Gap closing between free and paid-for analytics

A Lynchpin product story
Edited by the Marketingweek Marketplace editorial team Jul 8, 2009

A survey by Lynchpin and E-consultancy has revealed that the human touch is still the answer when it comes to understanding online behaviour and shaping digital strategy.

The survey of 800 UK businesses showed that 12 months on from the last study, UK businesses are still not getting a good return from online analytics and that people, expertise and resource are the answer, not technology.

Companies are gradually shifting their spending from technology to internal staff and consultancy, but it is a very slow trend.

The increase in client-side analysts has been minimal, yet companies still claim to be trying to grow their investment in people.

Andrew Hood of Lynchpin said: 'While the technology gets more sophisticated (and arguably more accessible from a cost perspective), the challenges in interpreting and actioning the data only get bigger.

'Resource is still a massive issue, and while companies are looking to increase their spend on people there looks to be an underlying skills shortage operating against this.

Omniture's market share of paid tools has grown from 18 per cent to 42 per cent in the space of a year and Webtrends has dropped from 27 per cent to 19 per cent.

80 per cent of companies are using Google Analytics compared with 66 per cent last year.

This indicates the market is rapidly polarising into two camps, with free Google Analytics at one end and tools such as Omniture at the other.

More importantly, there is very little difference in the value of free or paid-for analytics with more than half of the companies surveyed reporting they are still failing to get any return on their investment in paid web analytics tools.

The barriers to getting return on investment remain lack of education, strategy and senior management buy-in.

There are still more than twice as many self-employed web analytics consultants than there are working in web analytics consultancies, suggesting that this end of the market is still highly fragmented.

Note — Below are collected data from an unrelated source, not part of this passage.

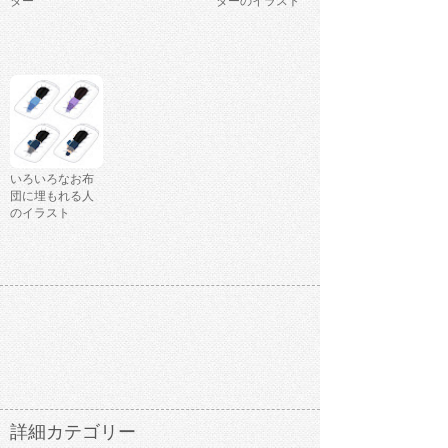
ター
ターのイラスト
いろいろなお布
団に埋もれる人
のイラスト
詳細カテゴリー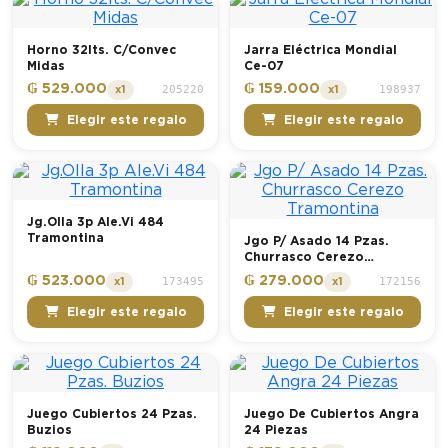
Horno 32lts. C/Convec
Jarra Eléctrica Mondial
Midas
Ce-07
₲ 529.000
₲ 159.000
205220
198937
x1
x1
Elegir este regalo
Elegir este regalo
Jg.Olla 3p Ale.Vi 484
Tramontina
Jgo P/ Asado 14 Pzas.
Churrasco Cerezo
Tramontina
₲ 523.000
₲ 279.000
173495
172156
x1
x1
Elegir este regalo
Elegir este regalo
Juego Cubiertos 24 Pzas.
Juego De Cubiertos Angra
Buzios
24 Piezas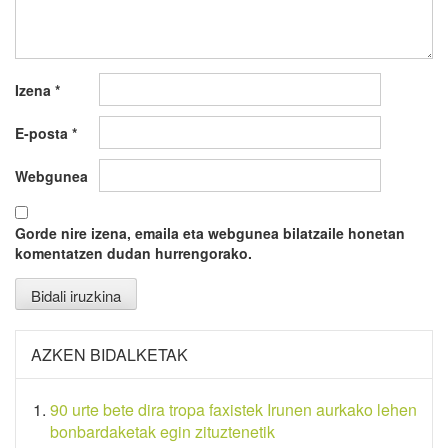
Izena
*
E-posta
*
Webgunea
Gorde nire izena, emaila eta webgunea bilatzaile honetan
komentatzen dudan hurrengorako.
AZKEN BIDALKETAK
90 urte bete dira tropa faxistek Irunen aurkako lehen
bonbardaketak egin zituztenetik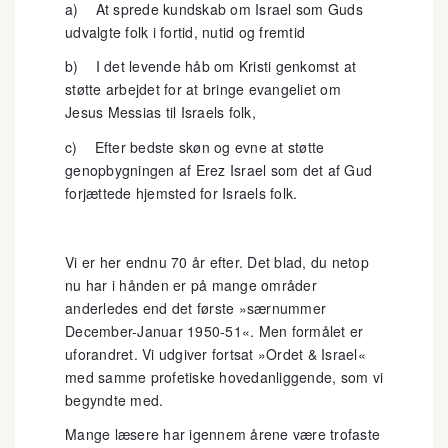
a) At sprede kundskab om Israel som Guds
udvalgte folk i fortid, nutid og fremtid
b) I det levende håb om Kristi genkomst at
støtte arbejdet for at bringe evangeliet om
Jesus Messias til Israels folk,
c) Efter bedste skøn og evne at støtte
genopbygningen af Erez Israel som det af Gud
forjættede hjemsted for Israels folk.
Vi er her endnu 70 år efter. Det blad, du netop
nu har i hånden er på mange områder
anderledes end det første »særnummer
December-Januar 1950-51«. Men formålet er
uforandret. Vi udgiver fortsat »Ordet & Israel«
med samme profetiske hovedanliggende, som vi
begyndte med.
Mange læsere har igennem årene være trofaste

Linus Gregoriadis, research director at E-consultancy, said: 'Companies are focusing on analytics that help them improve both customer acquisition and customer retention.

'They are prioritising information requirements that relate directly to business efficiency.

He added: 'There has been a shift from spending on technology to spending on internal staff, but there are still too few companies with an internal strategy that ties data collection and analysis to business objectives.